El Senado valida el trabajo de los empleados de panaderías y floristerías

El debate surge todos los años. El Senado adoptó el martes un proyecto de ley que permite a panaderos y floristas hacer trabajar a sus empleados el 1 de mayo. Un tema delicado en torno al único día festivo no laborable y remunerado para todos, que reaviva las divisiones políticas algunas semanas después de un Día del Trabajo ya muy señalado.
Apoyado por el gobierno, el texto pretende aclarar una situación vaga. Fue adoptada sin modificaciones, por 229 votos contra 110. Como era de esperar, la derecha y los centristas apoyaron la medida, mientras que la izquierda se opuso, transmitiendo las críticas de los sindicatos.
Un texto para eliminar la inseguridad jurídica
Para defender la reforma, el ministro de Trabajo, Jean-Pierre Farandou, habla de un texto “aclarador”. Hoy, el Código del Trabajo ya permite operar ciertas actividades el 1 de mayo, pero sin especificar cuáles. Resultado: una zona gris, con tolerancias… luego controles y multas desde 2023. El proyecto de ley intenta ponerle fin. Prevé que los panaderos y floristas puedan contratar empleados ese día, siempre que un acuerdo sectorial regule su voluntariado y su remuneración. Una forma de fijar reglas donde reinaba la incertidumbre.

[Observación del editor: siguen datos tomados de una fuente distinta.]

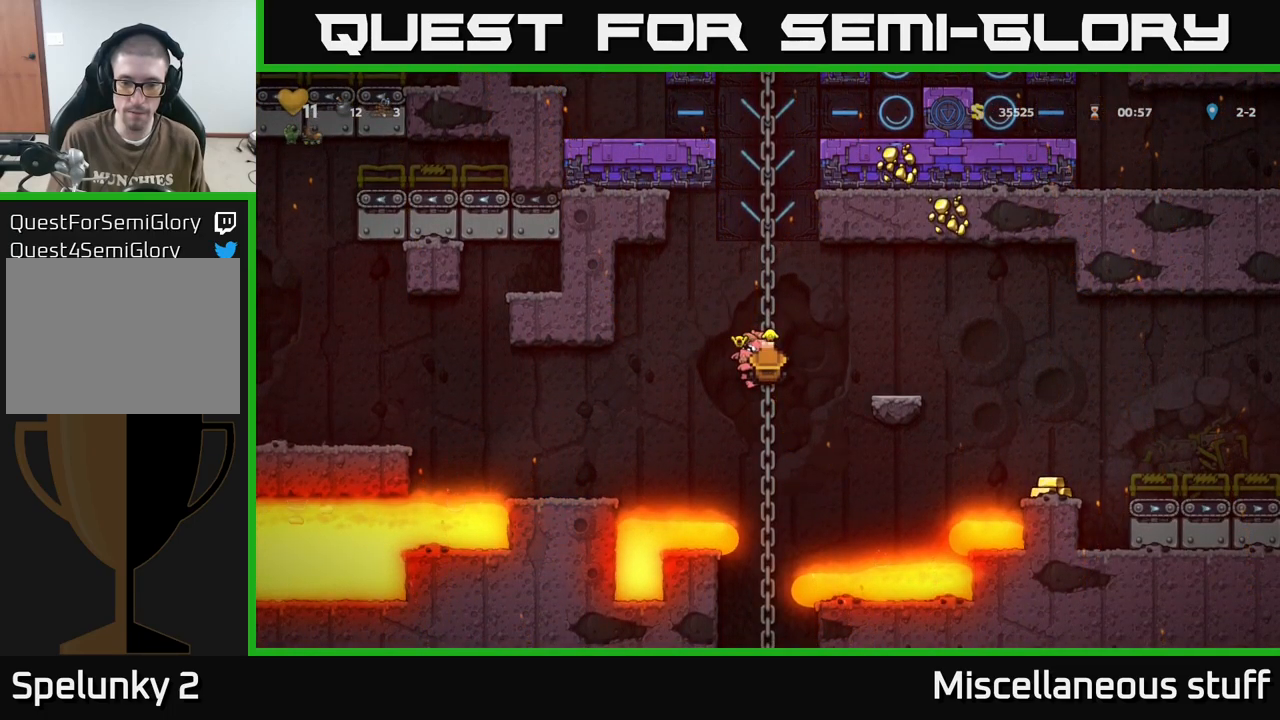
{"buttons": [], "events": []}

El tema va mucho más allá de las dos profesiones en cuestión. En las últimas semanas, el primer ministro Sébastien Lecornu y Gabriel Attal ya han aparecido en las panaderías para defender la “libertad de trabajo”. Una imagen fuerte, pero que también cristalizó las oposiciones. “Es una solución sólida a nivel jurídico, inteligente a nivel práctico y respetuosa de nuestra historia social”, afirmó Jean-Pierre Farandou ante los senadores. Según él, la obligación de un acuerdo de sector “fortalecerá el poder de los sindicatos”.

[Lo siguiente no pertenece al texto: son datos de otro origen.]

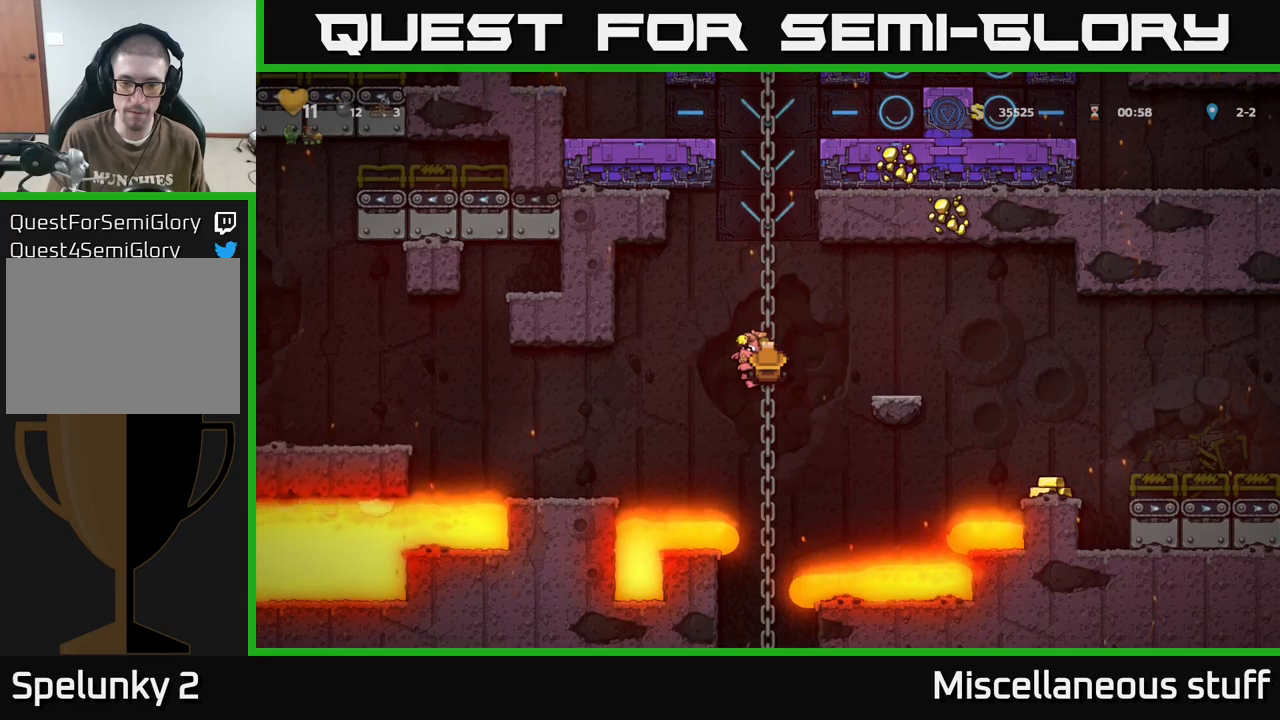
{"buttons": [], "events": []}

Una “incumplimiento” denunciada por la izquierda
Para la oposición, el riesgo está en otra parte. Los grupos socialistas, comunistas y ecologistas temen que se abra una “infracción del derecho laboral”. Lo ven como un cuestionamiento progresivo de un logro histórico, símbolo de las luchas sociales. La CGT va más allá. Su secretaria general, Sophie Binet, denuncia los “pequeños cálculos políticos” del gobierno. Cree que la medida beneficiará especialmente a “los grandes minoristas, Interflora, Marie Blachère, Eric Kayser, Paul, todas las grandes cadenas que hoy están en proceso de vampirizar la artesanía”.
Sin embargo, algunos cargos electos partidarios del texto lo consideran demasiado limitado. “Es un primer paso”, reconoce Olivier Henno, ponente del texto en el Senado. Pero lamenta que no afecte a otros sectores, como la restauración o las empresas culturales. La misma observación se aplica a determinadas profesiones excluidas, como la carnicería o la pescadería, que denuncian una “clara violación de la igualdad”. Por tanto, el debate sobre el trabajo el 1 de mayo está lejos de terminar.

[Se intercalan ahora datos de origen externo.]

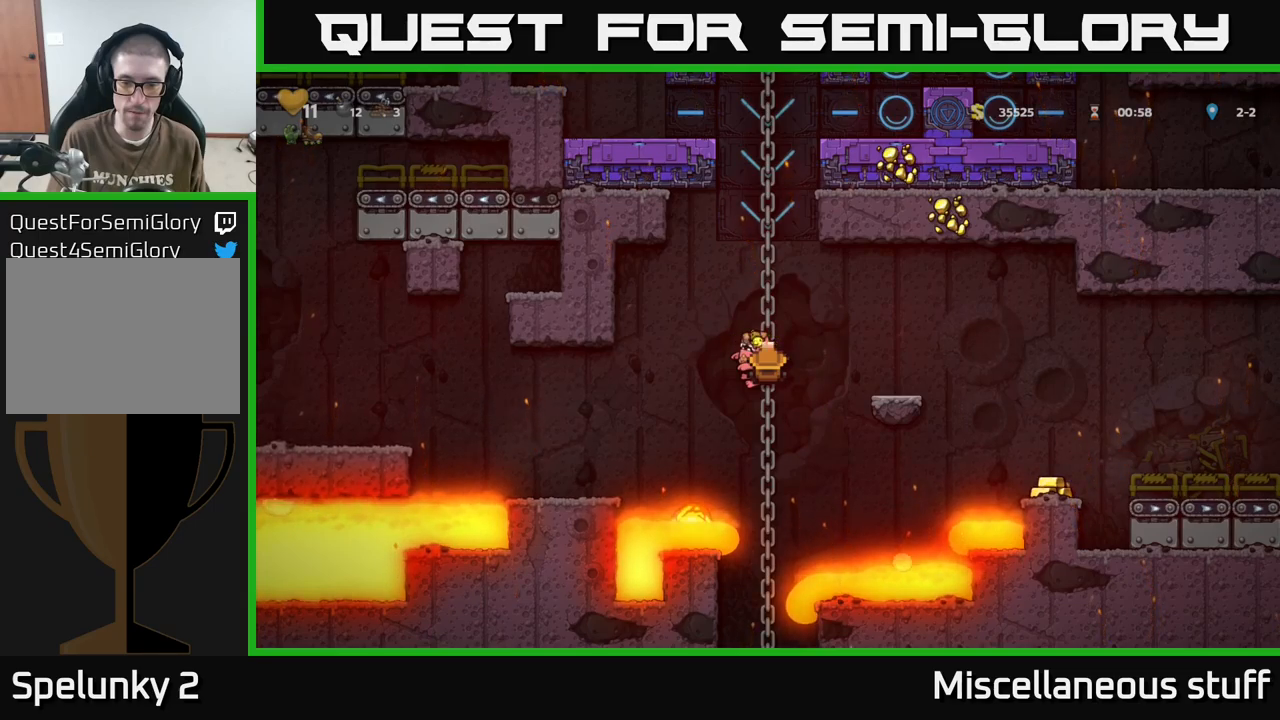
{"buttons": [], "events": []}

Próximo paso en la Asamblea
El texto debe ahora ser examinado en la Asamblea Nacional. Y los debates prometen ser más tensos, en una cámara más fragmentada políticamente. No se espera que el examen se realice hasta septiembre. El objetivo planteado por el gobierno es claro: adopción definitiva antes del 1 de mayo de 2027.